Collected data entries:
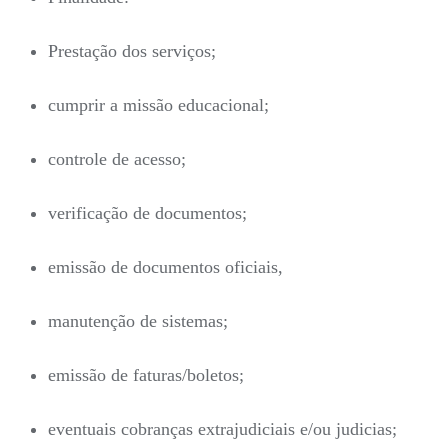
Prestação dos serviços;
cumprir a missão educacional;
controle de acesso;
verificação de documentos;
emissão de documentos oficiais,
manutenção de sistemas;
emissão de faturas/boletos;
eventuais cobranças extrajudiciais e/ou judicias;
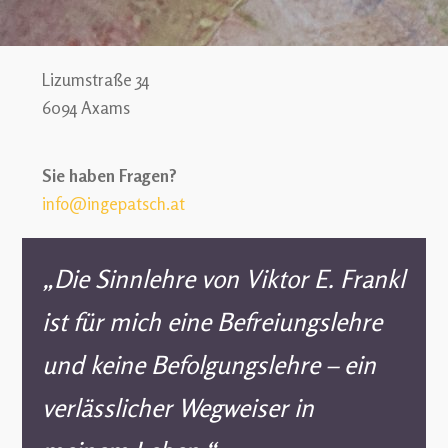
Lizumstraße 34
6094 Axams
Sie haben Fragen?
info@ingepatsch.at
„Die Sinnlehre von Viktor E. Frankl
ist für mich eine Befreiungslehre
und keine Befolgungslehre – ein
verlässlicher Wegweiser in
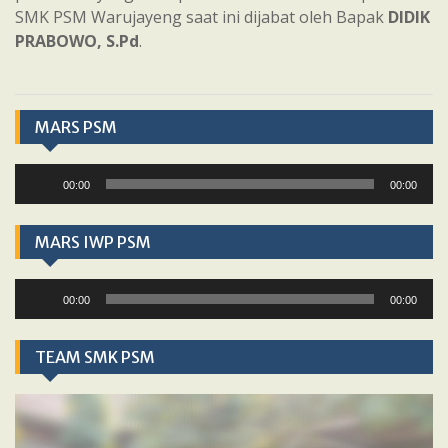
SMK PSM Warujayeng saat ini dijabat oleh Bapak
DIDIK
PRABOWO, S.Pd
.
MARS PSM
Audio
00:00
00:00
Player
MARS IWP PSM
Audio
00:00
00:00
Player
TEAM SMK PSM
Video
Player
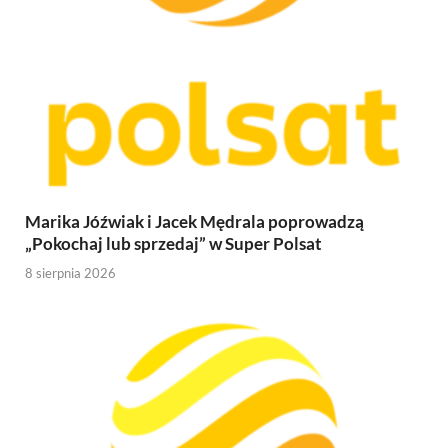
Marika Jóźwiak i Jacek Mędrala poprowadzą
„Pokochaj lub sprzedaj” w Super Polsat
8 sierpnia 2026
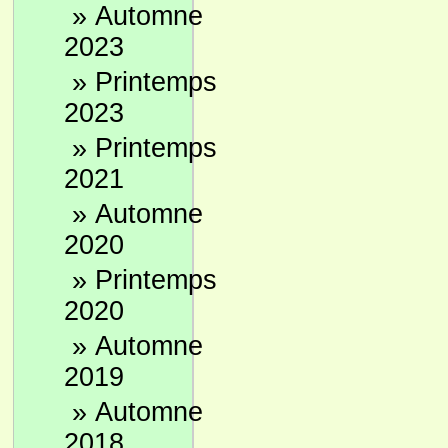
»
Automne
2023
»
Printemps
2023
»
Printemps
2021
»
Automne
2020
»
Printemps
2020
»
Automne
2019
»
Automne
2018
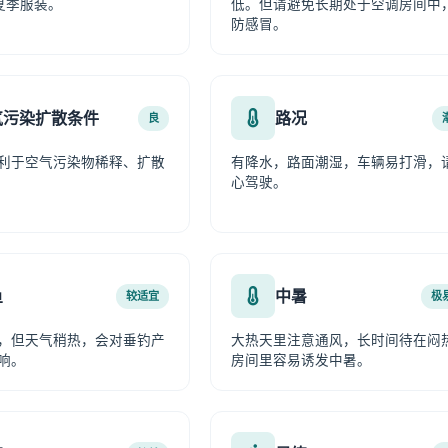
夏季服装。
低。但请避免长期处于空调房间中
防感冒。
气污染扩散条件
路况
良
利于空气污染物稀释、扩散
有降水，路面潮湿，车辆易打滑，
心驾驶。
鱼
中暑
较适宜
极
，但天气稍热，会对垂钓产
大热天里注意通风，长时间待在闷
响。
房间里容易诱发中暑。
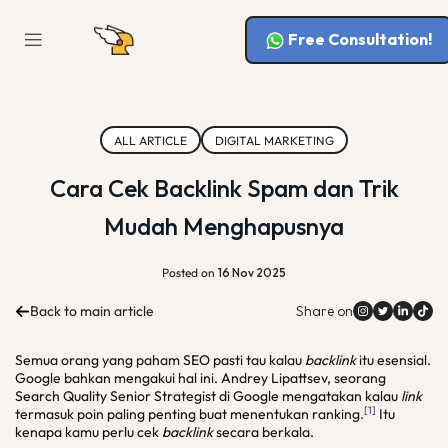
Free Consultation!
ALL ARTICLE
DIGITAL MARKETING
Cara Cek Backlink Spam dan Trik
Mudah Menghapusnya
Posted on
16 Nov 2025
Back to main article
Share on
Semua orang yang paham SEO pasti tau kalau
backlink
itu esensial.
Google bahkan mengakui hal ini. Andrey Lipattsev, seorang
Search Quality Senior Strategist di Google mengatakan kalau
link
[1]
termasuk poin paling penting buat menentukan ranking.
Itu
kenapa kamu perlu cek
backlink
secara berkala.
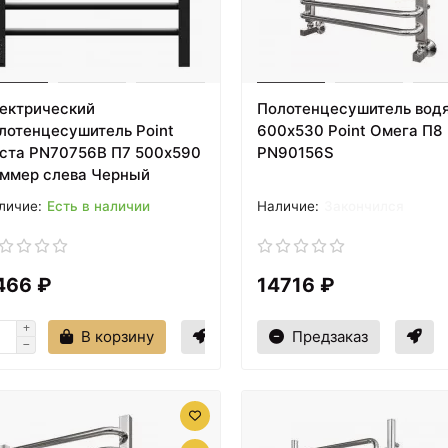
ектрический
Полотенцесушитель вод
лотенцесушитель Point
600х530 Point Омега П8
ста PN70756B П7 500x590
PN90156S
ммер слева Черный
Есть в наличии
Закончился
466 ₽
14716 ₽
В корзину
Предзаказ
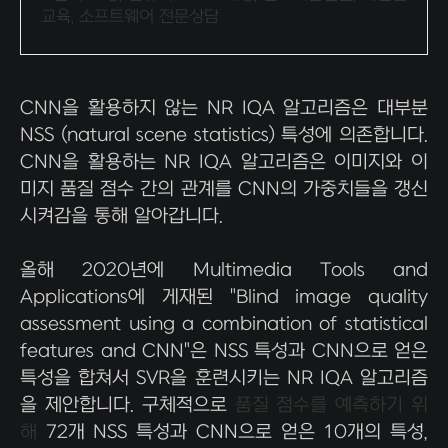
교육, 소프트웨어 전문상담
CNN을 활용하지 않는 NR IQA 알고리즘은 대부분
NSS (natural scene statistics) 특성에 의존합니다.
CNN을 활용하는 NR IQA 알고리즘은 이미지와 이
미지 품질 점수 간의 관계를 CNN의 가중치들을 갱신
시켜감을 통해 알아갑니다.
올해 2020년에 Multimedia Tools and
Applications에 게재된 "Blind image quality
assessment using a combination of statistical
features and CNN"은 NSS 특성과 CNN으로 얻은
특성을 합쳐서 SVR을 훈련시키는 NR IQA 알고리즘
을 제안합니다. 구체적으로
품질 점수를 예측하기 위
해
72개 NSS 특성과 CNN으로 얻은 10개의 특성,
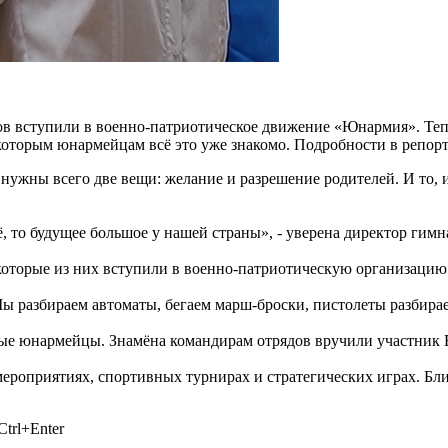
ов вступили в военно-патриотическое движение «Юнармия». Тепе
екоторым юнармейцам всё это уже знакомо. Подробности в репор
нужны всего две вещи: желание и разрешение родителей. И то, 
ё, то будущее большое у нашей страны», - уверена директор ги
оторые из них вступили в военно-патриотическую организацию в
ы разбираем автоматы, бегаем марш-броски, пистолеты разбирае
ные юнармейцы. Знамёна командирам отрядов вручили участник 
ероприятиях, спортивных турнирах и стратегических играх. Бл
trl+Enter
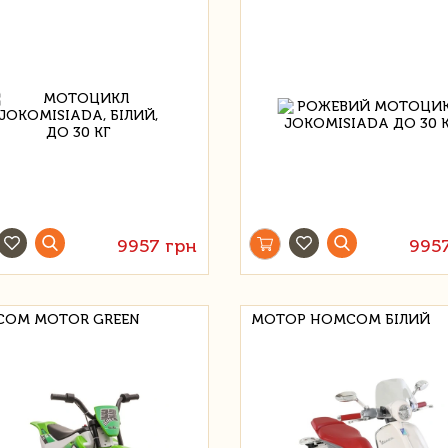
9957 грн
995
OM MOTOR GREEN
МОТОР HOMCOM БІЛИЙ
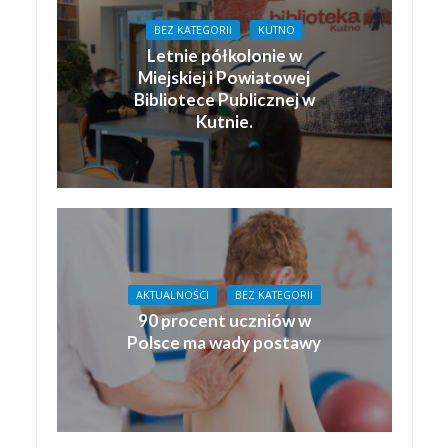
BEZ KATEGORII
KUTNO
Letnie półkolonie w
Miejskiej i Powiatowej
Bibliotece Publicznej w
Kutnie.
AKTUALNOŚCI
BEZ KATEGORII
90 procent uczniów w
Polsce ma wady postawy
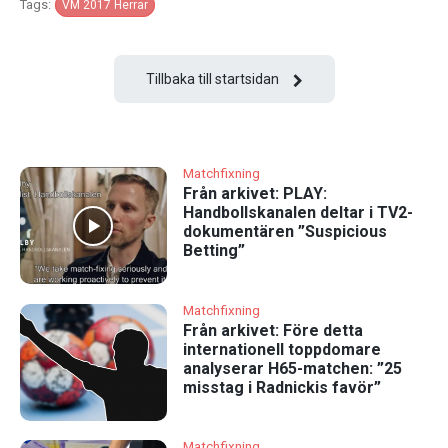
Tags:
VM 2017 Herrar
Tillbaka till startsidan
Matchfixning
Från arkivet: PLAY:
Handbollskanalen deltar i TV2-
dokumentären ”Suspicious
Betting”
Matchfixning
Från arkivet: Före detta
internationell toppdomare
analyserar H65-matchen: ”25
misstag i Radnickis favör”
Matchfixning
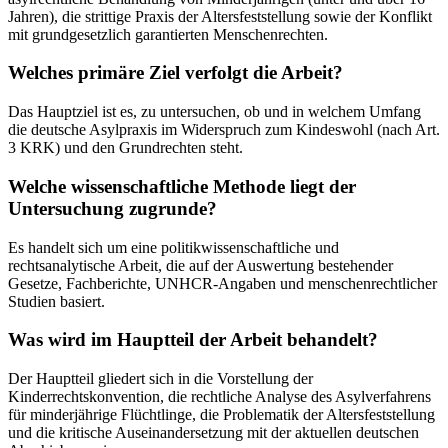
Jahren), die strittige Praxis der Altersfeststellung sowie der Konflikt
mit grundgesetzlich garantierten Menschenrechten.
Welches primäre Ziel verfolgt die Arbeit?
Das Hauptziel ist es, zu untersuchen, ob und in welchem Umfang
die deutsche Asylpraxis im Widerspruch zum Kindeswohl (nach Art.
3 KRK) und den Grundrechten steht.
Welche wissenschaftliche Methode liegt der
Untersuchung zugrunde?
Es handelt sich um eine politikwissenschaftliche und
rechtsanalytische Arbeit, die auf der Auswertung bestehender
Gesetze, Fachberichte, UNHCR-Angaben und menschenrechtlicher
Studien basiert.
Was wird im Hauptteil der Arbeit behandelt?
Der Hauptteil gliedert sich in die Vorstellung der
Kinderrechtskonvention, die rechtliche Analyse des Asylverfahrens
für minderjährige Flüchtlinge, die Problematik der Altersfeststellung
und die kritische Auseinandersetzung mit der aktuellen deutschen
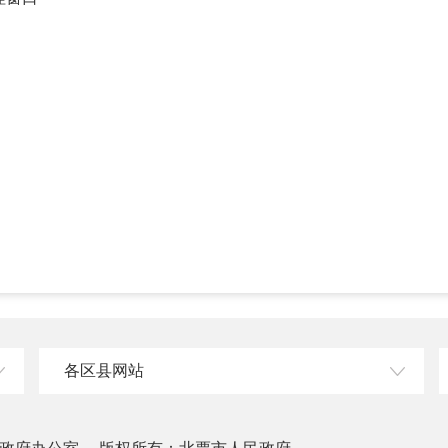
各区县网站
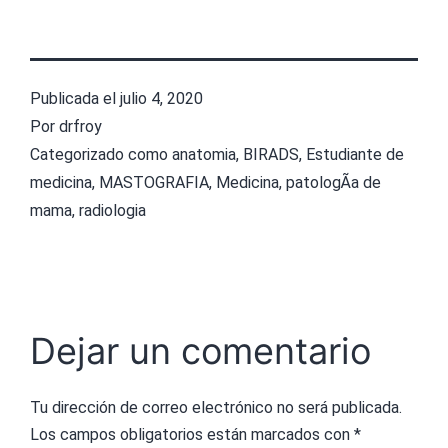
Publicada el
julio 4, 2020
Por
drfroy
Categorizado como
anatomia
,
BIRADS
,
Estudiante de
medicina
,
MASTOGRAFIA
,
Medicina
,
patologÃ­a de
mama
,
radiologia
Dejar un comentario
Tu dirección de correo electrónico no será publicada.
Los campos obligatorios están marcados con
*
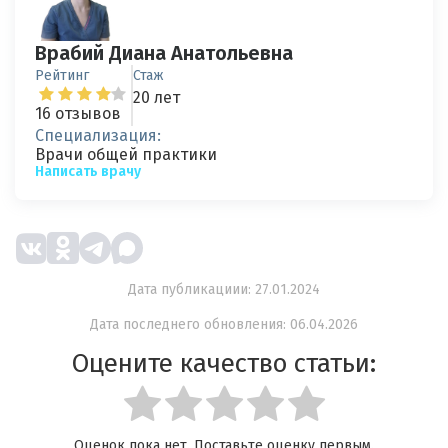
Врабий Диана Анатольевна
Рейтинг
Стаж
20 лет
16 отзывов
Специализация:
Врачи общей практики
Написать врачу
Дата публикациии: 27.01.2024
Дата последнего обновления: 06.04.2026
Оцените качество статьи:
Оценок пока нет. Поставьте оценку первым.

Your task: For each line of the data that has the word "Point", report that line.

Task solution:
лотенцесушитель Point
600х530 Point Омега П8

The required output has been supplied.